At this point, in the autumn of 1295, Alexios rose up against Andronikos. The exact circumstances and reasons for this move remain obscure, but the revolt was fuelled by the discontent of the Asian provinces over high taxation and what many perceived as the neglect of the defence of Asia by the Palaiologoi. His rebellion certainly had the support of the people, as George Pachymeres recounts that:

"in the monasteries [...], the name of the Emperor was no longer commemorated, but only that of Philanthropenos."

At Ephesus Alexios seized Theodore Palaiologos, the Emperor's brother, but failed to gain the support of all provincial governors; Libadarios, most notably, who was also Theodore's father-in-law, remained loyal to Andronikos.

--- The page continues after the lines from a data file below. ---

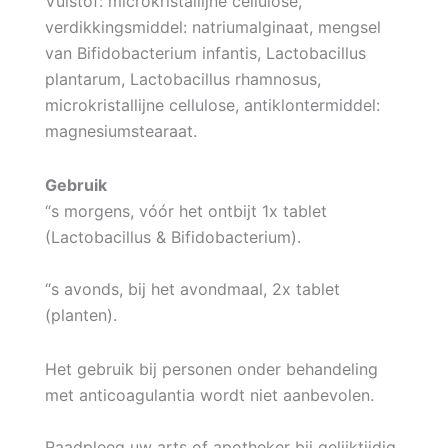
Vulstof: microkristallijne cellulose,
verdikkingsmiddel: natriumalginaat, mengsel
van Bifidobacterium infantis, Lactobacillus
plantarum, Lactobacillus rhamnosus,
microkristallijne cellulose, antiklontermiddel:
magnesiumstearaat.
Gebruik
“s morgens, vóór het ontbijt 1x tablet
(Lactobacillus & Bifidobacterium).
“s avonds, bij het avondmaal, 2x tablet
(planten).
Het gebruik bij personen onder behandeling
met anticoagulantia wordt niet aanbevolen.
Raadpleeg uw arts of apotheker bij gelijktijdig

Negotiations began, with Andronikos offering Alexios the title of Caesar to lull him into a false sense of security, while he prepared to get rid of him. Around Christmas, Libadarios persuaded some Cretan soldiers to seize Alexios and had him blinded, the punishment usually meted out to rebels.

===Rehabilitation and rescue of Philadelphia===
Alexios was replaced as commander by John Tarchaneiotes, first cousin of Andronikos II, and disappeared from the scene for 30 years. His successors proved greatly inferior, and by 1323, Byzantine possessions in Asia had been greatly reduced. At that point, Patriarch Jesaias urged Andronikos to recall the aged general. A desperate Andronikos agreed and pardoned Alexios in 1324. Alexios was tasked with relieving the isolated exclave of Philadelphia, which had been long under siege and was ready to fall. He was given no army, but, according to the Byzantine chroniclers, the mere news of Alexios's approach, and the respect in which the Turks held him, was enough for the siege to be lifted. Alexios was appointed governor of the city, a position he retained until 1327.

===Governor of Lesbos===
Philanthropenos remained at Philadelphia until 1326, possibly also 1327, but it appears that he was then appointed as governor of the strategically important Byzantine island of Lesbos, since he was dismissed from the same post in 1328 by Andronikos III Palaiologos.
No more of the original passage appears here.